◆ **DOCUMENT EXTRACT**
==========

Uber Eats waiving delivery fees to support local restaurants

Believe it or not, Uber Eats has waived its previously ever-increasing delivery fee. This only applies to independent restaurants – if you order from the big guys you'll still have to fork out the fee. What better reason to support your local restaurants?

Victoria Supermarket giving free rice to those in need

Family-run Desi grocery store Victoria Supermarket is giving back to the North York community in a major way. The Halal grocer announced that they will be giving away a free bag of rice and a bag of masoor daal lentils to anyone in need. Requests can be made in-store. For the rest of the community, they update their Facebook page when hand sanitizer is in stock and they've started offering a grocery delivery service.

==========

◆ **Collected data entries**
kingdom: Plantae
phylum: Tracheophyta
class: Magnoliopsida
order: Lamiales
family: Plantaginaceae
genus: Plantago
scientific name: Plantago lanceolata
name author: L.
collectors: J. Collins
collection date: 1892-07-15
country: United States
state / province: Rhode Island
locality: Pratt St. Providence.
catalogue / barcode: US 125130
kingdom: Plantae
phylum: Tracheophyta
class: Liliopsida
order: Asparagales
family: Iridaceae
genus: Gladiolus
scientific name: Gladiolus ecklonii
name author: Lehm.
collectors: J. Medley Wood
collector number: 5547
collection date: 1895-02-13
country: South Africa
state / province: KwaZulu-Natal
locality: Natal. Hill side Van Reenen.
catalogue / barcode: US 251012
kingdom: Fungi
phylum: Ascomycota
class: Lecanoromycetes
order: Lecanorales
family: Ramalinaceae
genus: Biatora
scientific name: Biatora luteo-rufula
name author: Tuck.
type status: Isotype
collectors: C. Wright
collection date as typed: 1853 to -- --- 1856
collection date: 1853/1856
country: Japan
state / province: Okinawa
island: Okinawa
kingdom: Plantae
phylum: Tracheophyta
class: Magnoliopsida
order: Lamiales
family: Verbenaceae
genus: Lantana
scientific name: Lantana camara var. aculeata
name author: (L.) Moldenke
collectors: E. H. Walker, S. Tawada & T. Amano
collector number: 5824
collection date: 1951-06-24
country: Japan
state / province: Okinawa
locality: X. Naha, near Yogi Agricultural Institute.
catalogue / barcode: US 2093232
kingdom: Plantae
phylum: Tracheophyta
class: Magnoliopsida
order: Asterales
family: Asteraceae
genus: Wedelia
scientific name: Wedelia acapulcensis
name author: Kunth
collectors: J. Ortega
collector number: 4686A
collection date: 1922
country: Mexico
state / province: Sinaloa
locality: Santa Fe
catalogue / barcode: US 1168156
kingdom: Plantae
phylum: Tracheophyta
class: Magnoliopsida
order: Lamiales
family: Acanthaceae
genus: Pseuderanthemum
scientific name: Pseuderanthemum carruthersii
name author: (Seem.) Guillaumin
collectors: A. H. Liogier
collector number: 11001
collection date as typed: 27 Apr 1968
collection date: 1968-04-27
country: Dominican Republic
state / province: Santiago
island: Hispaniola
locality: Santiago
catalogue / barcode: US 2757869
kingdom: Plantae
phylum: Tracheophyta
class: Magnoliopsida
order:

==========

◆ **ACTIVITY**
Carry on the roundup of businesses helping their communities from where it stops.

◆ **EXERCISE ANSWER**
Stores facilitating special hours for vulnerable shoppers

Grocery stores and pharmacies across the city are opening earlier to provide senior shoppers with a quieter, safer and less chaotic experience. At McEwan Fine Foods, seniors receive a 10 per cent discount during the first opening hour of every day. Shoppers Drug Mart is also dedicating the first hour of every day for seniors, with a 20 per cent discount. Check your local store for details.

NutriCanine donating free dog food to fur babies in need

Our furry friends might not be worried about the pandemic but they still gotta eat. Toronto-based raw dog food delivery service NutriCanine is giving away up to 1000 lbs of free dog food to those impacted by COVID-19. Email jason@nutricanine.ca to submit your request. They're also offering free contactless delivery and 30 per cent off all orders to help the community.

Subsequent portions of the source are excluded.